- **The data**
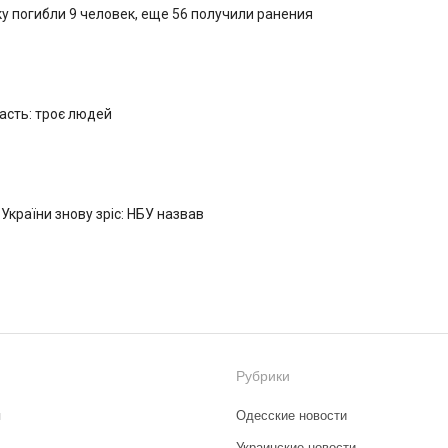
у погибли 9 человек, еще 56 получили ранения
ласть: троє людей
 України знову зріс: НБУ назвав
Рубрики
я
Одесские новости
Украинские новости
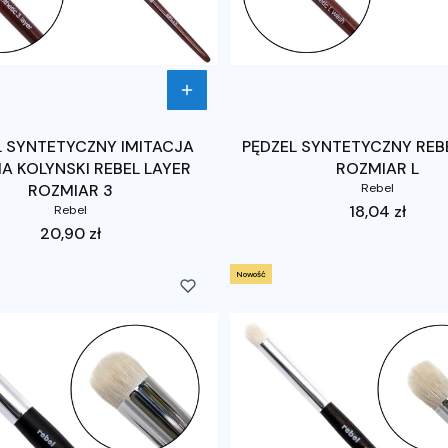
L SYNTETYCZNY IMITACJA
PĘDZEL SYNTETYCZNY REB
A KOLYNSKI REBEL LAYER
ROZMIAR L
ROZMIAR 3
Rebel
Cena
18,04 zł
Rebel
Cena
20,90 zł
Nowość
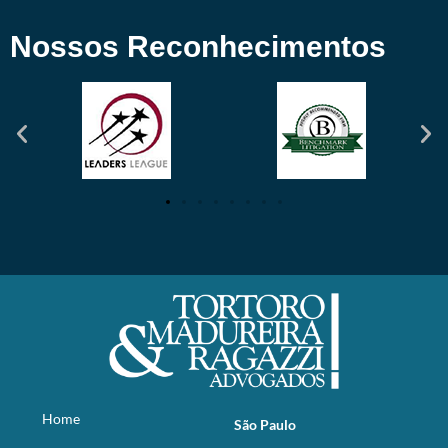
Nossos Reconhecimentos
Home
São Paulo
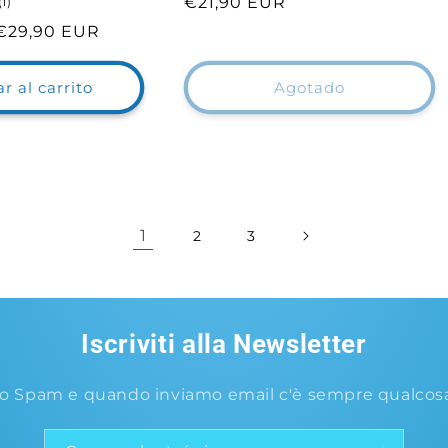
1
Precio
€21,90 EUR
(1)
reseñas
habitual
Precio
€29,90 EUR
totales
de
oferta
r al carrito
Agotado
1
2
3
Iscriviti alla Newsletter
o Spam e quando inviamo email c'è sempre qualcosa 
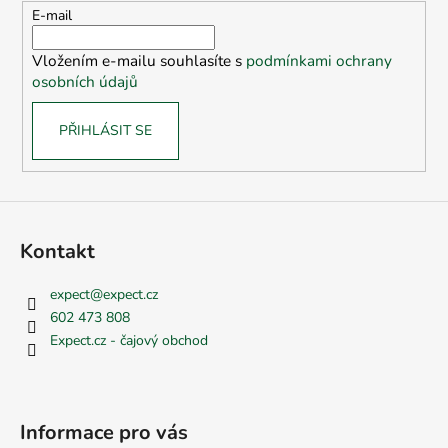
t
E-mail
í
Vložením e-mailu souhlasíte s
podmínkami ochrany
osobních údajů
PŘIHLÁSIT SE
Kontakt
expect
@
expect.cz
602 473 808
Expect.cz - čajový obchod
Informace pro vás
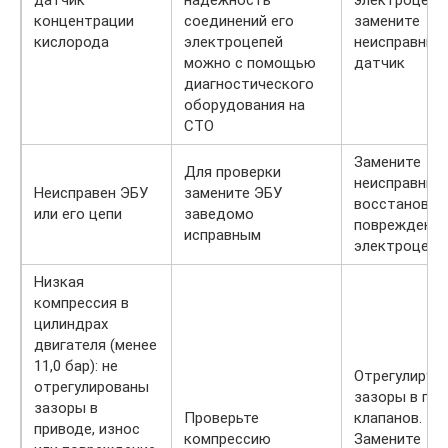
датчик
надежность
электроцепи,
концентрации
соединений его
замените
кислорода
электроцепей
неисправный
можно с помощью
датчик
диагностического
оборудования на
СТО
Замените
Для проверки
неисправный 
Неисправен ЭБУ
замените ЭБУ
восстановит
или его цепи
заведомо
поврежденн
исправным
электроцепи
Низкая
компрессия в
цилиндрах
двигателя (менее
11,0 бар): не
Отрегулируй
отрегулированы
зазоры в пр
зазоры в
Проверьте
клапанов.
приводе, износ
компрессию
Замените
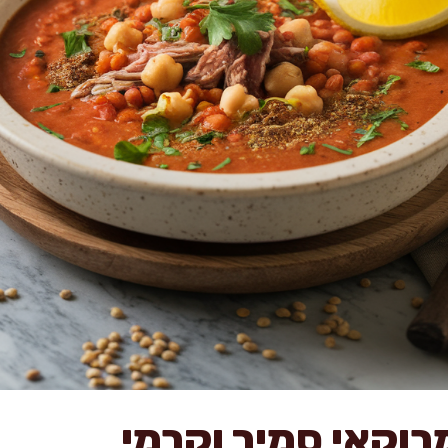
רוקאי סמיך וקרמי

- **Task requirements**
Filter on the word "SYNTETYCZNY": copy each matching line from the entries above.

- **Output of the exercise**
L SYNTETYCZNY IMITACJA
PĘDZEL SYNTETYCZNY REB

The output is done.